We started providing Help in this life, and Hope for the next.  We started meeting the families, hearing of some of the struggles, and quickly fell in love with the parents and kids who live there.  We learned of some struggles because of language barriers, and started a Homework Huddle every Wednesday to help kids learn English, help them with reading and math, and engage with them by playing educational games.  But, the most important thing that we started doing, was creating a RELATIONSHIP....This was not a "project", this was not a feel good about serving one time, and leave RELATIONSHIP....This was a TRUE, spend time with, and get to know FRIENDSHIP.....

One year later I reflect....I drive by this apartment now and crane my head to see if Gladis is walking her baby, if Brendon and his sister are playing on the playground, if any of our friends are sitting at the playground picnic table, if Litzi is practicing her volleyball.  The families who live here are some of the best friends I have ever had.  We might be separated economically, I may live in a bigger house, but we have the same goals for our children, and many a love for this man called Jesus.  This man who didn't see the difference between the poor and the rich, the healthy and the lame, the woman at the well and me.  He saw us all as equals and offers the same promise of salvation to all of us, through Him.

As I write this today, my prayer to anyone reading is that you might feel the same passion for what Jesus did....feeding the masses, hearing the stories of struggles, sharing what you have been blessed with.
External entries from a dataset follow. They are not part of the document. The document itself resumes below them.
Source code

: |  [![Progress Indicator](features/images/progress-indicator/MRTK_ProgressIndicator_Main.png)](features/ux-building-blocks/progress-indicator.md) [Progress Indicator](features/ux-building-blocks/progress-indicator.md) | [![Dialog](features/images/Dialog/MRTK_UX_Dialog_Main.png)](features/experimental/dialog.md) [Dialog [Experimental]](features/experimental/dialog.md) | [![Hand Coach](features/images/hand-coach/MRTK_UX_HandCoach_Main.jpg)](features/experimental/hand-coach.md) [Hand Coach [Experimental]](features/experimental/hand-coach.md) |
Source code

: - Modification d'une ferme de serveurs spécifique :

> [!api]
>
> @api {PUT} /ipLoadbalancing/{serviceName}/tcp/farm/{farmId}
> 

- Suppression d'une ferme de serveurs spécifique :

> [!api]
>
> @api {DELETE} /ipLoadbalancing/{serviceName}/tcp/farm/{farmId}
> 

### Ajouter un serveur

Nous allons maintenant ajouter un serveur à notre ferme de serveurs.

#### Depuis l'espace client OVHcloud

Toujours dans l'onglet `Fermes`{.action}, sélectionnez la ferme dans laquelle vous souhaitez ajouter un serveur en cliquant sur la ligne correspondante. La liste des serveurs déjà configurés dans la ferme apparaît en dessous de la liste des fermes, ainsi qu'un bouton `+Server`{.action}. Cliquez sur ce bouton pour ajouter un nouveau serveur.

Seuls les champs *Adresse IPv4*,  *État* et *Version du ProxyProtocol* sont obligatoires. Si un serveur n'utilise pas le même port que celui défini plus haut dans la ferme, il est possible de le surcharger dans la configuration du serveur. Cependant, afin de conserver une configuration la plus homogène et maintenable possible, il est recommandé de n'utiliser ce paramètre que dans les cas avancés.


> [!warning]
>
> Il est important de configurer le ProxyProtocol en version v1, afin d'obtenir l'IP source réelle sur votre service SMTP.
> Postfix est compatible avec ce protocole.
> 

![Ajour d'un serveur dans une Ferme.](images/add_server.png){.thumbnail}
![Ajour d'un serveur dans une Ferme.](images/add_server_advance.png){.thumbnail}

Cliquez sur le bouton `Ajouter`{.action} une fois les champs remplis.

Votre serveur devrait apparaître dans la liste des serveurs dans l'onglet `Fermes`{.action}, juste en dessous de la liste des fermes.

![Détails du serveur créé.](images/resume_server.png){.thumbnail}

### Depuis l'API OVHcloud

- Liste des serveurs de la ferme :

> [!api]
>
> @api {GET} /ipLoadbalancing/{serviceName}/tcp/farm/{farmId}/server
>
The goal of Mission Southside, whom I have the pleasure of "working" for, is to establish Site Teams at many identified communities in Southern Johnson County.  This story is about one site, but there are 20 other sites who need this type of relationship.  Do you have friends, family, a church who would come alongside these communities, with intentionality, and purpose of sharing the love of Jesus and creating a relationship with the least of these?  Would you do what Jesus did and share what you know and have, and invest of yourself, not just your earthly treasure?  I hope you can and will.  It will be the biggest blessing you and your family could every receive.